I looked around some more, then left. It was one of our first warm spring days outside, the sun was shining, but it was cool and dark in the stairwell on my way out. An ancient elevator, exposed, with a white wrought-iron cage ran up the open well. The cool air was a little musty, and more beautiful cello notes were the only thing that rained down on me as I headed for my car, happy to be human.

5 responses to “Instrument Geeks

  1. That was a lovely story.
    But: never underestimate the sheath clad folk. Primitive, schmimitive. Who do you think is going to cure cancer? (OK, so it’s probably going to be the !Kung. Woe unto he who believeth in Western cultural superiority, for he is destined for the pot. Or maybe just traffic jams and acid rain. But still.)

  2. there’s a trick to helping instruments work into better sounds faster as well… put them in front of a stereo. It sounds odd, but the music will cause the same vibrations in the heart of the instrument that happens when playing it; granted, you aren’t going to play the instrument all day long (because, well, you have to at least stop every once in a while to eat, pee, sex it up, etc), but this way the silly little instrument is tricked into thinking you’re doing so :)

    Kim

  3. mig

    I didn’t say *primitive*, I just said I felt as out of place as if I had been wearing a penis sheath. Believe me, someone wearing a sheath would be out of place in the Karajan Center.

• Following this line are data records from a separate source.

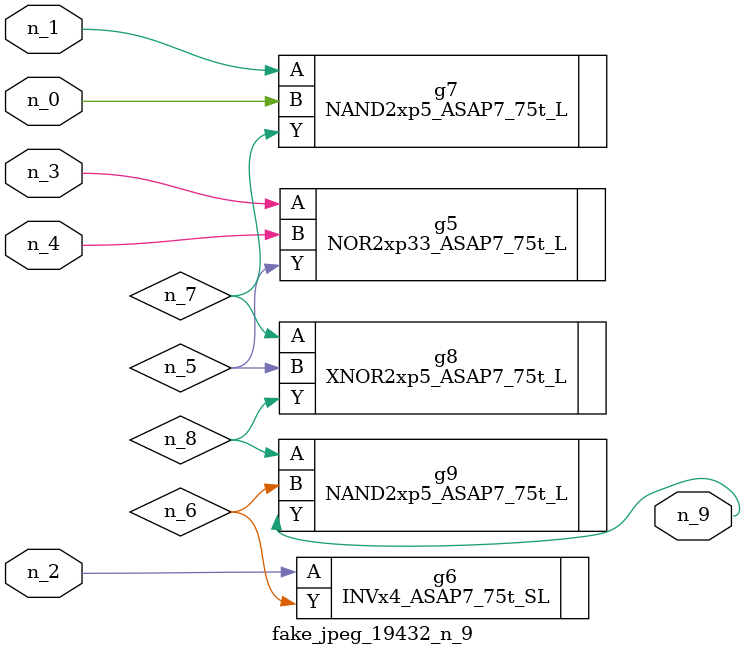
<source format=v>
module fake_jpeg_19432_n_9 (n_3, n_2, n_1, n_0, n_4, n_9);

input n_3;
input n_2;
input n_1;
input n_0;
input n_4;

output n_9;

wire n_8;
wire n_6;
wire n_5;
wire n_7;

NOR2xp33_ASAP7_75t_L g5 ( 
.A(n_3),
.B(n_4),
.Y(n_5)
);

INVx4_ASAP7_75t_SL g6 ( 
.A(n_2),
.Y(n_6)
);

NAND2xp5_ASAP7_75t_L g7 ( 
.A(n_1),
.B(n_0),
.Y(n_7)
);

XNOR2xp5_ASAP7_75t_L g8 ( 
.A(n_7),
.B(n_5),
.Y(n_8)
);

NAND2xp5_ASAP7_75t_L g9 ( 
.A(n_8),
.B(n_6),
.Y(n_9)
);


endmodule
</source>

    Coincidentally, just last week an anthropologist friend was showing me raw documentary footage he had filmed a few years ago in Irian Jaya. Talk about a society trashed by missionaries.

    “Primitive” is a word I would use carefully, or avoid using. One thing my friend told me, though – many of the communities there are totally screwed now because the missionaries forbid them to wage war, and they had war-based economies. Not only the warriors are out of work now, so are the spear-makers and everyone else.

    War-based economy: you have to admit that’s primitive.

  4. Way.
    I didn’t mean to accuse you of saying “primitive.’ You said “evolved,” which is, you know, the other side of the coin for warfare economy types.

    You know, when I read this story the first time I pictured you going through the day in short, terrified pants. With cargo pockets. ;-*

  5. Gordon

    Short, terrified pants and a watch with an emergency break. I loves me some Sharper Image.